◆ INSTRUCTION
Resume the essay on determinism and free will below, writing on from its final sentence.

___ DOCUMENT ___

It’s scary how much people believe in science.
Stephen Wolfram
Immanuel Kant, perhaps the most important philosopher of modernity, hated determinism. How could man retain what made him most humane in the face of the unfolding clockwork of the universe? (Wo)man, after all, is (wo)man only because she chooses, and choosing what is right allows her to act morally, allows her to realize her innermost humaneness.
If it were possible to know the position and velocity of every particle in the universe, then we could predict with utter precision the future of those particles and, therefore, the future of the universe.
Isaac Newton
Since the days of Newton, professional thinkers and non-professional thinkers alike have been struggling with the idea of determinism. For us, caught up in the heat of the moment, trapped in the light cone of relativity that limits the boundaries of what we can ever know anything about, our heads filled with an inference machine trying to predict the future based on sparse information flowing in from the outside in real time, determinism manifestly does not agree with our day-to-day experience.
I have noticed even people who claim everything is predestined look before they cross the road.
Stephen Hawking
The implications of determinism are usually caricatured as sucking all spontaneity and choice out of life. Determinism is billiard balls smashing into each other. Determinism is stale, precise like a clock ticking.
Free will, on the other hand, is fuzzy, exciting, dramatic. Free will, like a femme fatale in a film noir, is so appealingly erotic because it is so unpredictable.
In my article on Romanticism and the Divided Brain, I explored how philosophers and artists of the romantic era represented life as an unreliable, uncontrollable torrent, alive, and unknowable.
To keep holding onto this perspective on the world, romantic thinkers felt the dire need to somehow get rid of determinism, the intellectual straight-jacket that sucked out all the fun and glory out of existence: determinism implied that you could know everything, and knowing everything would be horribly boring.
The assumption of an absolute determinism is the essential foundation of every scientific inquiry.
– Max Planck
Yet at the same time, our scientific modes of inquiry into reality suggest that the assumption of determinism is absolutely necessary if we want to find out anything objective about the world. To balance these two positions, modern man walks around with a mild sense of cognitive dissonance in his head, arising from the friction between these two seemingly irreconcilable positions.
But I think that this does not have to be inadvertently so, and that science actually provides a perspective that allows us to square them, to accept that determinism is technically correct, but to also see in which sense it doesn’t really matter. Because a great many things are far too complex to know in advance, and life, even if we model it as well as we can, will always find a way to elude our grasp.
Fifty years ago Kurt Gödel… proved that the world of pure mathematics is inexhaustible.
Freeman Dyson
Gödel’s theorem was the thorn in the flesh of modern mathematics, bringing Hilbert’s ambitious Hilbertprogramm, a project that was to solve the foundational crisis of mathematics, to a grinding halt.
In the language of Turing machines, Gödel’s theorem was cast in a more intuitive way as the halting problem: it is the problem of determining froma description of a Turing machine and an input whether the program will ever come to a halt or continue to run forever.
Turing showed that a general algorithm to determine when all programs would stop logically could not exist, and that there would always exist programs that you would need to run up until the very end to figure out when or if they would stop.

___ EXTRACTED MATERIAL ___

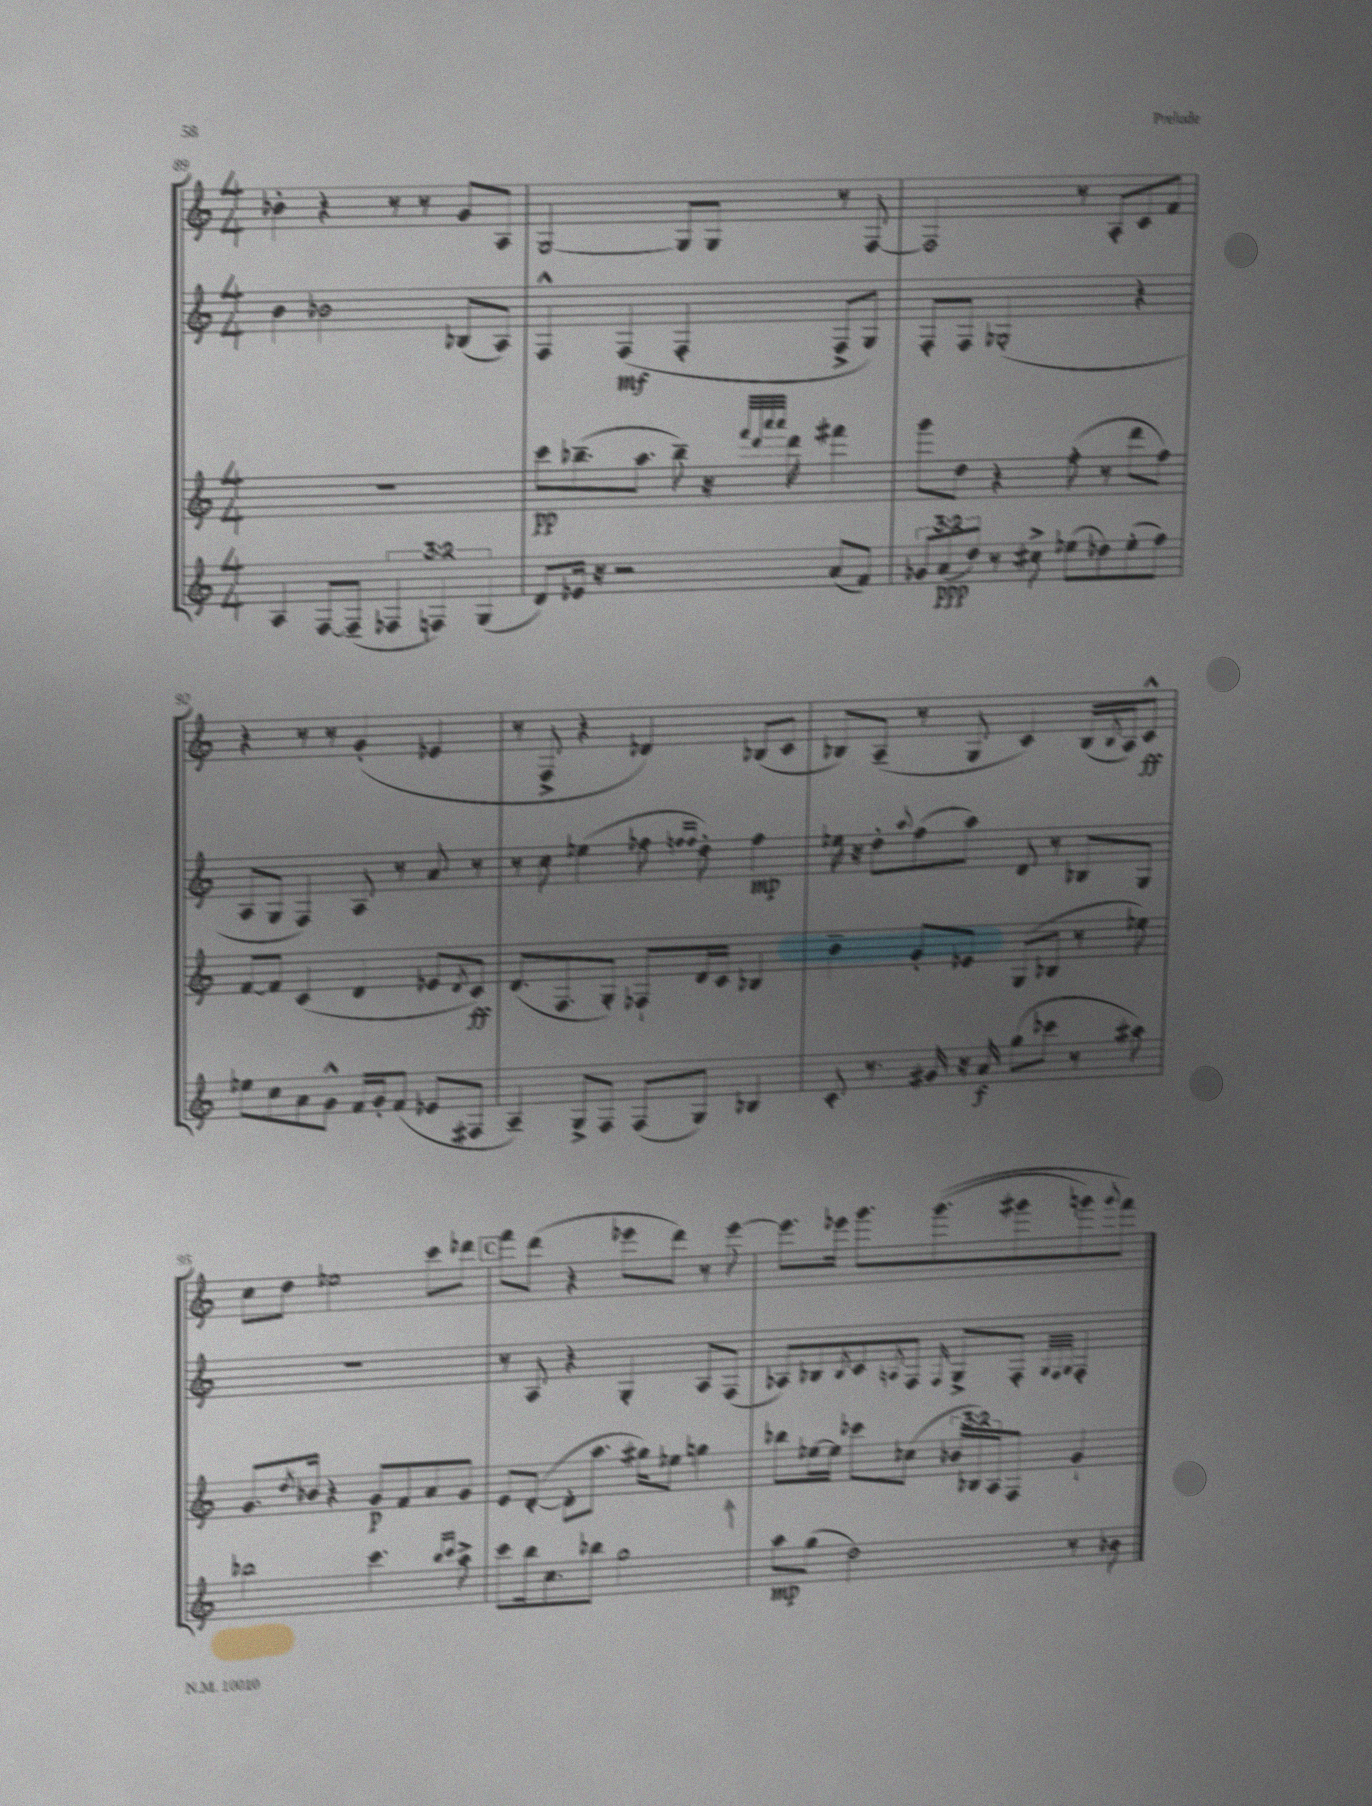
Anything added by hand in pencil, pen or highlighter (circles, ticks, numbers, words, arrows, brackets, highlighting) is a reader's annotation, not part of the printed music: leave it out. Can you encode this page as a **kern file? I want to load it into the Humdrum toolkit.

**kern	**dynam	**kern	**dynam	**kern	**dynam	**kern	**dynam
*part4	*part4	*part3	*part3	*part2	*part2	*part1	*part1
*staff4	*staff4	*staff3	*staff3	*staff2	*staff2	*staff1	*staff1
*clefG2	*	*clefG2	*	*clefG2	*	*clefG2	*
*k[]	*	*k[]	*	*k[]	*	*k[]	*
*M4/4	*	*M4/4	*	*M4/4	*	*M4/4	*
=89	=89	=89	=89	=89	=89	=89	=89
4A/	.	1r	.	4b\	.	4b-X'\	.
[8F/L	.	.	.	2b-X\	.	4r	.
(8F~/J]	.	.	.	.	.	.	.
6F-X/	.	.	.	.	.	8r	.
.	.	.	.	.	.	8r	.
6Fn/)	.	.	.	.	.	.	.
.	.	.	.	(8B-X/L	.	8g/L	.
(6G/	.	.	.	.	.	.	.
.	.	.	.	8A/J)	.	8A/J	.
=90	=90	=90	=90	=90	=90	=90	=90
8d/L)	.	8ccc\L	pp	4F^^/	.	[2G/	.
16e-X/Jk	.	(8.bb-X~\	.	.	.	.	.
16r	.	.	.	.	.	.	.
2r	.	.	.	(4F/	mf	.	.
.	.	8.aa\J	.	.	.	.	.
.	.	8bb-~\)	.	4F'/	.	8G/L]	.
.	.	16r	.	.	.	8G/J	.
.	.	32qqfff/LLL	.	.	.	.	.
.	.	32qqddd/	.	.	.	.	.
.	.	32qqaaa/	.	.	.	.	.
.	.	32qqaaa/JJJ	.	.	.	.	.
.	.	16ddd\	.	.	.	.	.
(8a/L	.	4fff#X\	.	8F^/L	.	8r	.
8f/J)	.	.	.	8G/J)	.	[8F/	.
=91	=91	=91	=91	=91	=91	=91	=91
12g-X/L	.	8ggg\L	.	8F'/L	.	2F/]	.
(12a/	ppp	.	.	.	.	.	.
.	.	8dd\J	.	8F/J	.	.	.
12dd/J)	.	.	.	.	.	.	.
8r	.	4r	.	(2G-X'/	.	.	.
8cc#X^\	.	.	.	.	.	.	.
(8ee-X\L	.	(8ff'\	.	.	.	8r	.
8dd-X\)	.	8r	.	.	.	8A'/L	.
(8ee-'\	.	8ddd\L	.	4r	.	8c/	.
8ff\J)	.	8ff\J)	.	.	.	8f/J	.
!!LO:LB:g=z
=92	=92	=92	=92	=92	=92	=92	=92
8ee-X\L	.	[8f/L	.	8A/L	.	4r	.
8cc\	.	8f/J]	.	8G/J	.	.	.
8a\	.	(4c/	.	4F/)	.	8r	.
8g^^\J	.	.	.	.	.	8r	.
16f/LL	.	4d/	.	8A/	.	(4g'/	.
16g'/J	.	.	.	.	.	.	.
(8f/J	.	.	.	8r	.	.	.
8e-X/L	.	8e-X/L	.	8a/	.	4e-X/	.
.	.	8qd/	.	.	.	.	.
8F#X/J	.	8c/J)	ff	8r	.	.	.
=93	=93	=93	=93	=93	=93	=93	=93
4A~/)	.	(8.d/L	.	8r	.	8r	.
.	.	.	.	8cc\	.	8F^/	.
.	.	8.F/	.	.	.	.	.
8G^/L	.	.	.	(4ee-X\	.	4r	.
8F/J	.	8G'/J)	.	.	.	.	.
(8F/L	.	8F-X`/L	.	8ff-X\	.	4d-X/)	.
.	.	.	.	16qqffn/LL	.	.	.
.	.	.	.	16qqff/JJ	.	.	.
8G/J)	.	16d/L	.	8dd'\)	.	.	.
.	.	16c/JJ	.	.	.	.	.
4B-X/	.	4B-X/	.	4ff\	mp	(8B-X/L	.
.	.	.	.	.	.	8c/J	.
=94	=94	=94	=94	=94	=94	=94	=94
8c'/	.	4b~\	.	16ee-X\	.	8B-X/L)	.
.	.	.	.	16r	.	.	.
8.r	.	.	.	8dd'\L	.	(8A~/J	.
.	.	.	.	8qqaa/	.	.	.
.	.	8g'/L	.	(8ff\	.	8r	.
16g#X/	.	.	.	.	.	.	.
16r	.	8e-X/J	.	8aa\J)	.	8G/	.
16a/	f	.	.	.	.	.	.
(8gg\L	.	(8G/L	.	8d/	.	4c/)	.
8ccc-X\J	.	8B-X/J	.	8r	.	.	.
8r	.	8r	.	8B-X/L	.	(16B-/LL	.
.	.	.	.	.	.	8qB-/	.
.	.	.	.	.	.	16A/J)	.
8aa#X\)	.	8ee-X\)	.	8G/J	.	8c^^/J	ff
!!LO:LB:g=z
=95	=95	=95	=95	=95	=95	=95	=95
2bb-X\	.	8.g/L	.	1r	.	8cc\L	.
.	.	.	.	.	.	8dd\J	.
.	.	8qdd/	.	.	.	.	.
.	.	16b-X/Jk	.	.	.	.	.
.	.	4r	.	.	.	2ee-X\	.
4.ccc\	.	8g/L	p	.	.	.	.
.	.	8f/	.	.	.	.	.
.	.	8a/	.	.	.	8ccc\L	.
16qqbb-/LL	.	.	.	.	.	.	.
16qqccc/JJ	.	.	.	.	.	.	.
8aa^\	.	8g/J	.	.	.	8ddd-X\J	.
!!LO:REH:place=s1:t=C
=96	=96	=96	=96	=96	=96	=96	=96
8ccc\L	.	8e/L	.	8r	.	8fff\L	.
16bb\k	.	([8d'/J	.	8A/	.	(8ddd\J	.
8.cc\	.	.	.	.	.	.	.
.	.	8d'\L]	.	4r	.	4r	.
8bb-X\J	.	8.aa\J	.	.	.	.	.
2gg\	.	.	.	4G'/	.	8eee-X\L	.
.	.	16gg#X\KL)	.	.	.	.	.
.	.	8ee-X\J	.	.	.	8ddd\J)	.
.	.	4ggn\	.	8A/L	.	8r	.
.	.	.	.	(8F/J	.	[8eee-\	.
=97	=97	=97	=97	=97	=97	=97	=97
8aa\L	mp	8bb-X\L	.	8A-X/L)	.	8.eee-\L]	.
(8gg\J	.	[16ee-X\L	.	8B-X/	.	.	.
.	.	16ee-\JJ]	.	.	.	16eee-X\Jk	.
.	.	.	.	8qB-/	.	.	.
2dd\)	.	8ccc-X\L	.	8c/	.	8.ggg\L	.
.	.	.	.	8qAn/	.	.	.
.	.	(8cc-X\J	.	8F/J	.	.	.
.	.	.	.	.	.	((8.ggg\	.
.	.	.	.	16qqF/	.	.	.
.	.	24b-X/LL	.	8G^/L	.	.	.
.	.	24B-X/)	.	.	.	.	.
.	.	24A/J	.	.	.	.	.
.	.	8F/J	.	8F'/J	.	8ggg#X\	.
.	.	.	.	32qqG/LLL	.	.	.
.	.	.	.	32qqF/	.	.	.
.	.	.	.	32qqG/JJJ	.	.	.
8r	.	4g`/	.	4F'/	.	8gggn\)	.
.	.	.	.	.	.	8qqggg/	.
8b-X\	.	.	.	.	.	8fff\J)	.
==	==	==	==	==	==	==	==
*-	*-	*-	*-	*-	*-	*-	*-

___
___ EXTRACTED MATERIAL ___

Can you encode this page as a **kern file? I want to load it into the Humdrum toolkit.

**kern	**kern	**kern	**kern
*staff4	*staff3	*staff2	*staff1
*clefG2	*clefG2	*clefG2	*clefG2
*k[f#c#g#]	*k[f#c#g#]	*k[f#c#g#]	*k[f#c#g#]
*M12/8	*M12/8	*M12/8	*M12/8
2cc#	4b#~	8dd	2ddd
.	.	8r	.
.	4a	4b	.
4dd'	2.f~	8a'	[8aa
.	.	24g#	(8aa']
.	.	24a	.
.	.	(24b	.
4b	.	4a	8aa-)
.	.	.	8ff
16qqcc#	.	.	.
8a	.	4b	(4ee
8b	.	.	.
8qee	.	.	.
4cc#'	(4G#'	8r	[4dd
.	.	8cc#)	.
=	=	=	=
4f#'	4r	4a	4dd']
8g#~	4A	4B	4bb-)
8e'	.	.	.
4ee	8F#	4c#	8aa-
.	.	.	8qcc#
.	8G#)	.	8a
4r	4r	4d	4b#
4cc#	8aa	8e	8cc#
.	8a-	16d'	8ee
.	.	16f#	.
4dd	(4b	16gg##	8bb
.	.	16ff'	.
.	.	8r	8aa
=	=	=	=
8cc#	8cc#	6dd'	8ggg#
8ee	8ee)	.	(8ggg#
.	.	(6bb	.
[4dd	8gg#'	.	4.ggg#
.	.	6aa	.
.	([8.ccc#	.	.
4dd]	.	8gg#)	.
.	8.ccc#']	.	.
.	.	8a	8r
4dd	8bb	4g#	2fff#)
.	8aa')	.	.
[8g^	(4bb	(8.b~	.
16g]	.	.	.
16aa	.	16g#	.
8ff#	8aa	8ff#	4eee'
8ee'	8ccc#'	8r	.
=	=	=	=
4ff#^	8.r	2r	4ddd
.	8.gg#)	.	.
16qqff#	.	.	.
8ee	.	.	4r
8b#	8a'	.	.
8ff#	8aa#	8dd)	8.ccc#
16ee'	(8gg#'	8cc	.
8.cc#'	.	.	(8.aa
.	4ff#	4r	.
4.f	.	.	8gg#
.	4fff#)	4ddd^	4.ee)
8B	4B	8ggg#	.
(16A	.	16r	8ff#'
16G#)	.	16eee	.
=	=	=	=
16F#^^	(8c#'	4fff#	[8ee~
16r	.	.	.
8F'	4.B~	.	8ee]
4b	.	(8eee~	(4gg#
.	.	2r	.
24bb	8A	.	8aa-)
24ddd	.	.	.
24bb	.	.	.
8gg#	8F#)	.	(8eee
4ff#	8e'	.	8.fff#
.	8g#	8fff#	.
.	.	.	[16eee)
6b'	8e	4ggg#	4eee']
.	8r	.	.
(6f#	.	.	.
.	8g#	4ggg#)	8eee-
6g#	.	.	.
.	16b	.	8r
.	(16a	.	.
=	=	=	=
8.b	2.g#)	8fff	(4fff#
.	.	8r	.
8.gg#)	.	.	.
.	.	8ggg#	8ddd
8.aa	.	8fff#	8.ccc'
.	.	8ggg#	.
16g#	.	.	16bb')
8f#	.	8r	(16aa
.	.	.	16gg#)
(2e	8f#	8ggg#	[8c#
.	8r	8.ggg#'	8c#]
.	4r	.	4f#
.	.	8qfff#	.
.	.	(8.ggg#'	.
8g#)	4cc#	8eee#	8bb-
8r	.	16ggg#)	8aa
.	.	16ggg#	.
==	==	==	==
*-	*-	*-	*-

___

◆ EXERCISE ANSWER
This halting problem might seem to be a very specific problem, but it is important to emphasize that all computation can be formulated in terms of universal Turing machines, and that computation relates to more than just what we think of a computer doing in everyday life.
Stephen Wolfram, the founder of Wolfram Alpha (I’ll leave aside the controversies surrounding him here), thinks of all of reality as being constituted by simple computational processes, and that the halting problem hints at more fundamental questions revolving what he calls computational irreducibility.
In a similar sense to Turing’s halting problem, the theory of computational irreducibility it claims that not all complex computations allow for a simpler, reduced reformulation. According to Wolfram MathWorld, “ while many computations admit shortcuts that allow them to be performed more rapidly, others cannot be sped up. Computations that cannot be sped up by means of any shortcut are called computationally irreducible. The principle of computational irreducibility says that the only way to determine the answer to a computationally irreducible question is to perform, or simulate, the computation.”
“The good news is that we will never be able to predict everything.”
Stephen Wolfram
Science is about reduction. When we build models of the world, we try to discover simpler descrptions behind seemingly disparate phenomena and reduce them to the common denominator of an explanation. Take the example of Darwinian evolution: the incredible richness of life forms was discovered by Darwin to follow from the simplicity of mutation and selection.
But sometimes knowing the explanation behind a phenomenon only gets us so far.
Chaos theory was a surprisingly long time in the making, considering it tends to be, in the shape of pangs and arrows of outrageous weather, a constant companion in our everyday lives. But to this day, first-semester university students of the natural sciences are still mostly concerned with the peaceful harmony of the harmonic oscillator, or with the neat differential equations of the planetary orbits, allowing for predictions thousands of years into the future.
Only in the smaller and darker chambers of later semesters, the dirty secret of chaos theory is slowly admitted to: even if we have a description of a system, we might still not really know how the system will behave precisely, and where it will end up in the long run.
The Lorenz system is a famous and simple example of such a system. Originally discovered by Edvard Lorenz in 1963 (he was trying to find better models of the weather), it quickly became a favorite example for the strange properties of chaotic systems.
It is a 3D-system, which means it you can nicely draw it (see pictures below), and it traces out a curve in this three-dimensional space. The current position of the system will determine where it will end up in the next step, and if you don’t add any random noise at every time step, the system is fully deterministic.
But while it is deterministic, it is still in a sense impossible to predict.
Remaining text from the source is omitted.